Conte biblique (Mt 2,1-15)
Christiane Bascou, qui nous a présenté l’activité du CELEM lors de l’Assemblée générale de NSAE, le 22 janvier 2017, nous a aussi fait partager son petit conte, publié dans le bulletin de l’association [1].
Il était une fois, en Orient, trois individus de cultures, religions, couleurs, pays différents, qui se réveillent un beau matin avec pire que la gueule de bois : la certitude que la vie n’a pas de sens !
Tout à coup un manque, un vide, un grand trou dans la poitrine et, dans le vertige d’une liberté sans but, l’absurde d’une existence qui se termine par la mort leur bouche le paysage.
Pourtant, mages, savants, astrologues, ils ont richesse, intelligence, savoir, statut social, sans parler des amitiés et des amours. Mais ça ne suffit plus ! Il leur faut aller au pourquoi de cette absence qui les ronge, chercher plus loin, ailleurs, au-delà d’eux-mêmes, avec au ventre cette soif torturante, cette faim qui n’a pour terme que l’infini.

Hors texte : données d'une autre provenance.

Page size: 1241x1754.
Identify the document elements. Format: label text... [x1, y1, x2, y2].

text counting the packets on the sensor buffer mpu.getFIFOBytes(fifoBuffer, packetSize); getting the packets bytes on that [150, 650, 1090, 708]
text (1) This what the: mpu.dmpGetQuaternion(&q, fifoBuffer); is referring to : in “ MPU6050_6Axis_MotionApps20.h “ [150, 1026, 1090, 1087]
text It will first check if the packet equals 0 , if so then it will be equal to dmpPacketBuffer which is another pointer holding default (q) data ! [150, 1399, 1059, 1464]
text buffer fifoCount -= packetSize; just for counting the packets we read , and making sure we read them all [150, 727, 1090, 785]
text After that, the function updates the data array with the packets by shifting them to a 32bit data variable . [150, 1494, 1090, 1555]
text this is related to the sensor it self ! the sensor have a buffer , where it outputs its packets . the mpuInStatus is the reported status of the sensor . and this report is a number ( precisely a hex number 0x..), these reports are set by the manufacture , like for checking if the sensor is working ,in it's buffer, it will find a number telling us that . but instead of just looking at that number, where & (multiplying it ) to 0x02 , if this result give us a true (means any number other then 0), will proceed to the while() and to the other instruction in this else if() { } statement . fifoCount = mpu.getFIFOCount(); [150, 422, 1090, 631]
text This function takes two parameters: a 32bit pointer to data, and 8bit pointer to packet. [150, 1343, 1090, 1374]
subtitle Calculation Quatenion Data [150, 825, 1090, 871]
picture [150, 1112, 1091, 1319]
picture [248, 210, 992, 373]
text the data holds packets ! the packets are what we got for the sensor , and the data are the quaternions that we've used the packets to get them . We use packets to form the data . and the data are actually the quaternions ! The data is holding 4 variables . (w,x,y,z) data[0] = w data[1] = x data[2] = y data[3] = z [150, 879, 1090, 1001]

Pauvres mages ! Le voyage est long quand on part en quête, car comme le soleil, on démarre tous de l’Orient, ce début de la course. Chacun est parti seul, mais au hasard d’une tempête, d’un échouage, d’un croisement migratoire, du ravitaillement autour d’un puits, leurs routes se sont enfin croisées : qu’il est bon de cheminer ensemble, de chercher à plusieurs autour d’un feu de camp, de passer des nuits debout à dévoiler ses doutes, échanger questions et rêves: Dis Balthazare, c’est quoi, Dieu, pour toi ? …
Alors Melchior dit : Comment trouver la Vérité ?
Gaspard dit : Comment trouver le sens de la Vie ?
Et Balthazare dit : Comment trouver l’Essence de l’Être ?
Où chercher ? En haut bien sûr, scruter l’immensité du ciel, image de l’infini, et aussi la sagesse des anciens, en interrogeant les textes. Mais ça ne suffit pas ! Le désir devient quête. Il faut maintenant affronter le découragement, la désapprobation de ceux que ça dérange. Enfin chacun de son côté voit un signe, une lumière, ils croient comprendre, mais ça ne suffit pas !
C’est le moment de s’arracher à la vie d’avant pour accrocher leur char à cette étoile, perdre les attaches sentimentales et les certitudes, les habitudes et la sécurité, affronter l’inconnu, les déserts de sable et de solitude, l’inconfort de la caravane, risquer les culs-de-sac et les périls qui guettent le voyageur de l’Absolu.
Vous croyez que la Vérité, le Grand tout, Dieu, tout ça, ça se trouve sous les pas d’un chameau ?
Mais au final, l’étoile, vers quoi pointe-t-elle ? Vers la puissance, la gloire, la royauté ? Ils s’attendaient au top du top et et à la place, qu’est-ce qu’ils ont ? un braillard lambda, qui sent le lait, la couche pleine et le suint de mouton (sûrement un cadeau des bergers, la peau de mouton, ça pue, mais ça tient chaud) et pourtant, ils ne sont pas déçus du tout : ils se libèrent de l’image convenue du Dieu d’en haut, du Dieu sur un trône, du vieux barbu, du Tout-Puissant, car ils ont reconnu dans l’amour des parents humbles et attentifs et surtout dans l’enfant lui-même, là, neuf et fragile, cela même qu’ils cherchaient : la source d’absolu présente en tout homme, la vie toujours en train de naître, l’infini potentiel divin, offert sans cesse, qui est aussi en eux, que chacun peut créer en lui-même et aider à développer en l’autre. La voilà la Bonne Nouvelle, qui sera celle de l’Évangile.
Dans le cœur de Melchior s’embrase un buisson ardent de Vérité, dans celui de Balthazare se met à bouillonner une source d’Amour pour étancher les soifs, les mains de Gaspard s’ouvrent comme deux colombes messagères de Paix… Entre les sourires radieux, ils ont un regard gêné pour les cadeaux qu’ils trimballent précieusement depuis des lustres et qui sont tout à coup dérisoires, voire carrément à côté de la plaque :
– l’or, puissance marchande et nerf de la guerre, face au dénuement de l’amour, qui se multiplie en se partageant,l’encens des autels, des rituels et du sacré, qui est censé emporter la prière vers le ciel, confronté à la lumière intérieure qui éclaire les visages,
– la myrrhe, parfum-remède de luxe et baume qui conserve les cadavres, face à la création toujours neuve de vie…..
Tant pis, ils les laissent quand même, ça fait toujours plaisir.